ClickHouse DDL Queries

NOTE: This configuration is designed to match with the ClickHouse DDL Creation of Dictionaries

NameDefinition
filenameName of the dictionary file
layoutWill depend on if you want lookups to use a composite or singular column as a key. We recommend hashed for a single key to a single value, or complex_key_hashed for multiple keys to a single value. More information can be found in the ClickHouse documentation
lifetime_secondsHow often ClickHouse refreshes the dictionary from the local file. We recommend 5 seconds, since Hydrolix checks every 5 seconds if the dictionary file in the cloud bucket has changed, and synchronizes it locally.
primary_keyThe column/s that should be used for the primary key (note primary should not be used in the output_columns definition).
formatThe format of the dictionary file. This must be one of the supported Clickhouse Formats.

Output column definition is similar to Transforms (Write Schema). The main differences are:

  • a primary is not specified within the output_columns
  • a timestamp isn't required
  • only name and datatype.type are specified

Permissions

Make sure you have these RBAC permissions to perform operations on dictionaries:

add_dictionary
change_dictionary
delete_dictionary
view_dictionary
dictGet_sql

If you need to modify the dictionary files, these permissions are needed:

add_dictionaryfile
change_dictionaryfile
delete_dictionaryfile
view_dictionaryfile

For more information, see User Permissions (RBAC).

Example

Consider a lookup dictionary for country names where the country is stored as id.
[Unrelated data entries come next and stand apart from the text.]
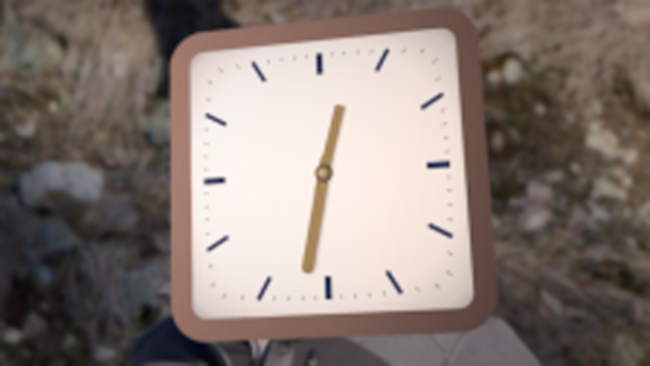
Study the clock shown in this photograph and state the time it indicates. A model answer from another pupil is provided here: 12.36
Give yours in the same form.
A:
12.32
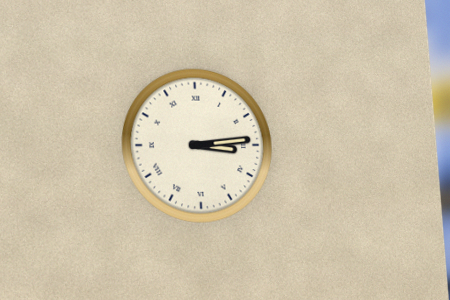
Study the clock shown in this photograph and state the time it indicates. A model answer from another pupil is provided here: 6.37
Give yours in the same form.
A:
3.14
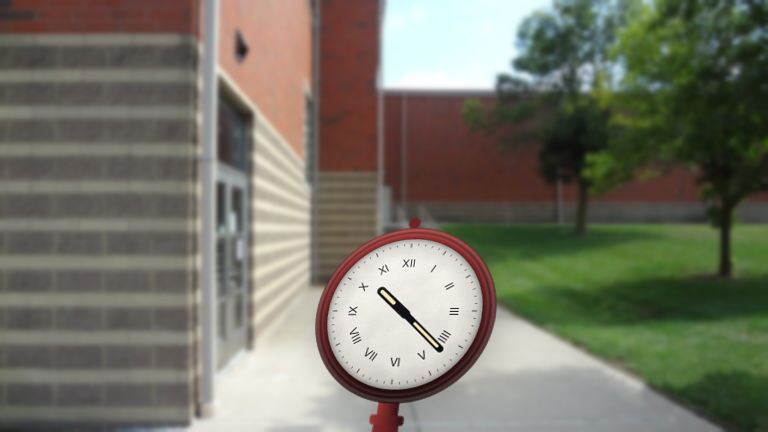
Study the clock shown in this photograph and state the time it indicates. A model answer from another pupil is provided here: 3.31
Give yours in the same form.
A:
10.22
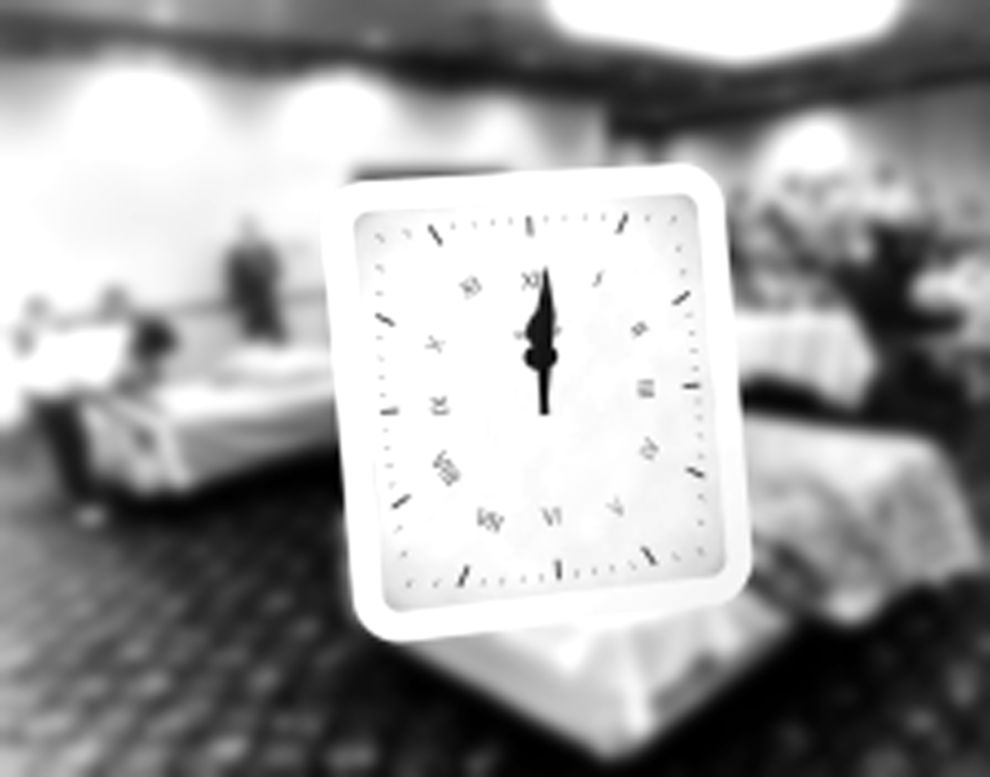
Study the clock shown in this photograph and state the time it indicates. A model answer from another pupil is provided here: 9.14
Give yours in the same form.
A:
12.01
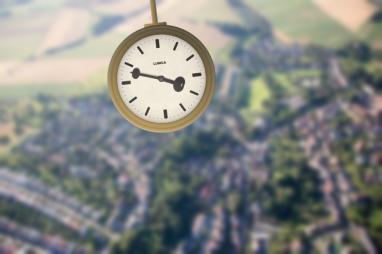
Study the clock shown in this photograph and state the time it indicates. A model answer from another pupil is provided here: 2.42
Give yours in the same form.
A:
3.48
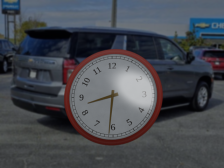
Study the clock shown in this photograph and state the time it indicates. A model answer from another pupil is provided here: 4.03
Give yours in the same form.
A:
8.31
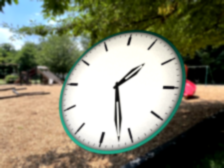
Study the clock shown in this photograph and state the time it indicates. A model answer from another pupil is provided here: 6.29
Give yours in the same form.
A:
1.27
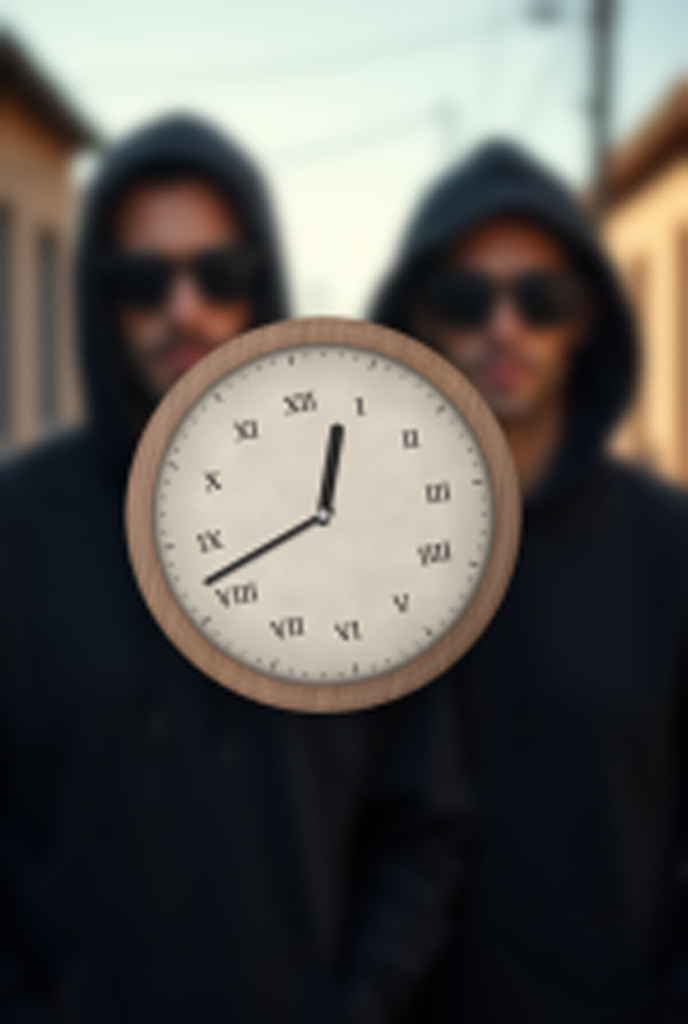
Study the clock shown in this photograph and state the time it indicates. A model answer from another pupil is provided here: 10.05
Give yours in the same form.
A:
12.42
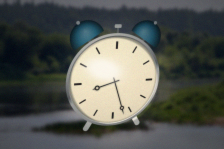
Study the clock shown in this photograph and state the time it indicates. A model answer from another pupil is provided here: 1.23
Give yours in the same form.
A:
8.27
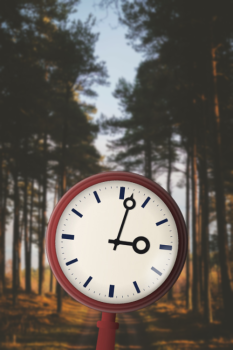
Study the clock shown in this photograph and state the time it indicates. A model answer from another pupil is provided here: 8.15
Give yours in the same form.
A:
3.02
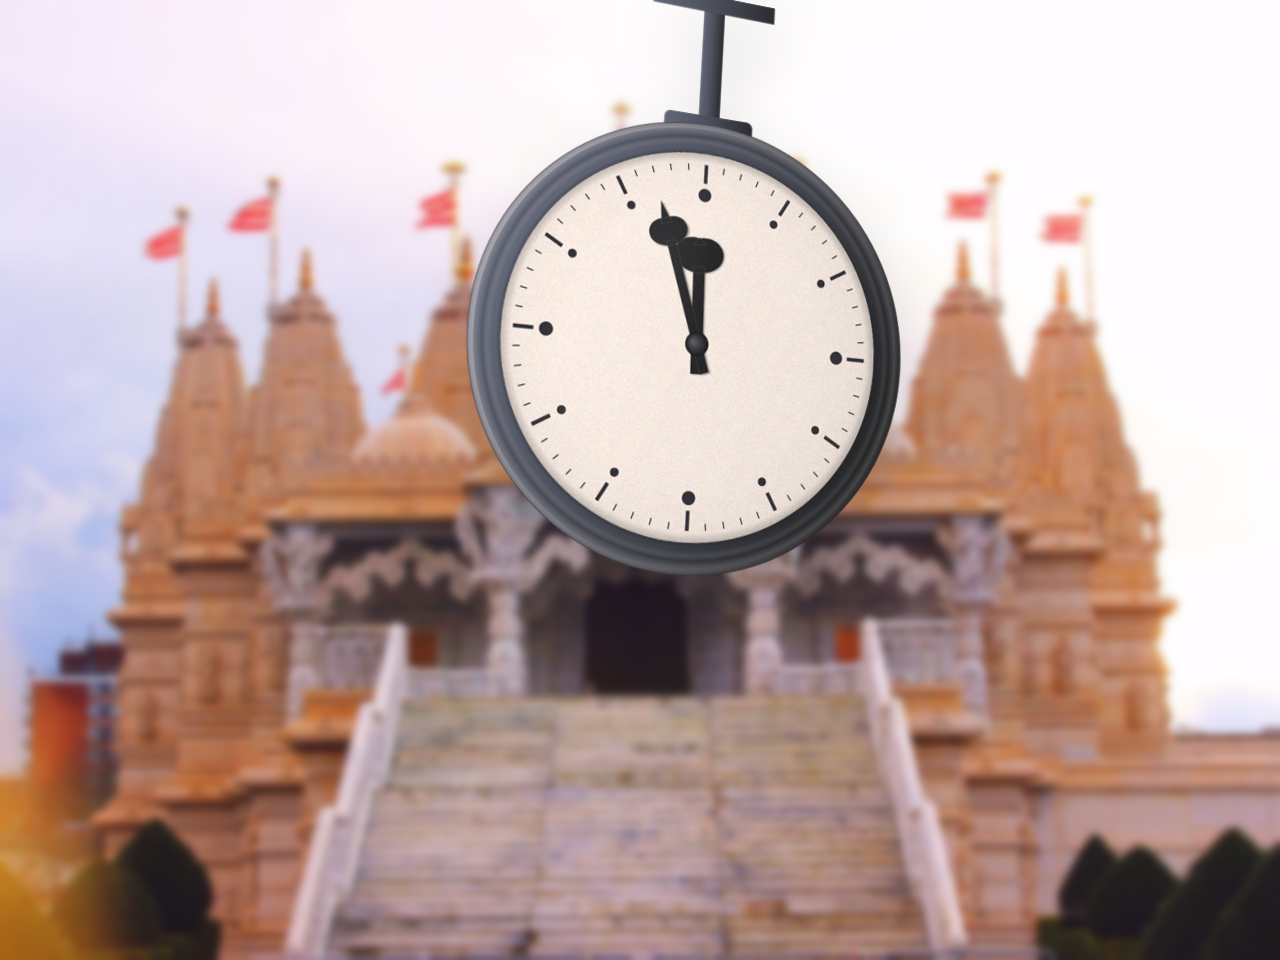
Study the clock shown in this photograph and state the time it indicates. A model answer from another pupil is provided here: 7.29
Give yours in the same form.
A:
11.57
This can be implemented as follows:

  1. Upload the dictionary file into Hydrolix:
curl --request POST \
  --url 'https://{hostname}.hydrolix.live/config/v1/orgs/{org_id}/projects/{project_id}/dictionaries/files/' 
  --header 'Authorization: Bearer {{access_token}}' \
  -F file=@<filename>
  --form-string 'name=<name to reference the file>'
  1. Create the dictionary definition:
POST https://{hostname}.hydrolix.live/config/v1/orgs/{org_id}/projects/{project_id}/dictionaries/
Authorization: Bearer {{access_token}}
Content-Type: application/json

{
    "name":"country_dict",
    "settings": {
        "filename": "country_dict.csv",
            "layout": "complex_key_hashed",
            "lifetime_seconds": 5,
            "output_columns": [
                {
                    "datatype": {
                        "type": "string"
                    },
                    "name": "country"
                },
                {
                    "datatype": {
                        "type": "uint64"
                    },
                    "name": "id"
                }
            ],
            "primary_key": [ "id" ],
            "format": "CSVWithNames"
    }
}
  1. Verify that your dictionary is present:
EXISTS {{projectname}}_country_dict

┌─result─┐
│      1 │
└────────┘

Or, to see all dictionaries available:

SHOW DICTIONARIES

The dictionary is now available for use both at time of data ingest, but also at Query time.

Querying Dictionaries

📘

Dictionary Names Are Different From Table Names

To refer to dictionaries in SQL statements, prepend the dictionary name with the project name separated by an underscore. For example:

select * from myproject_mydictionary

To use dictionaries from SQL, use queries like the above callout, or you can use the dictGet function, allowing you to specify the dictionary, attribute, and key directly. See the ClickHouse documentation for a good description of the dictGet function and its variants.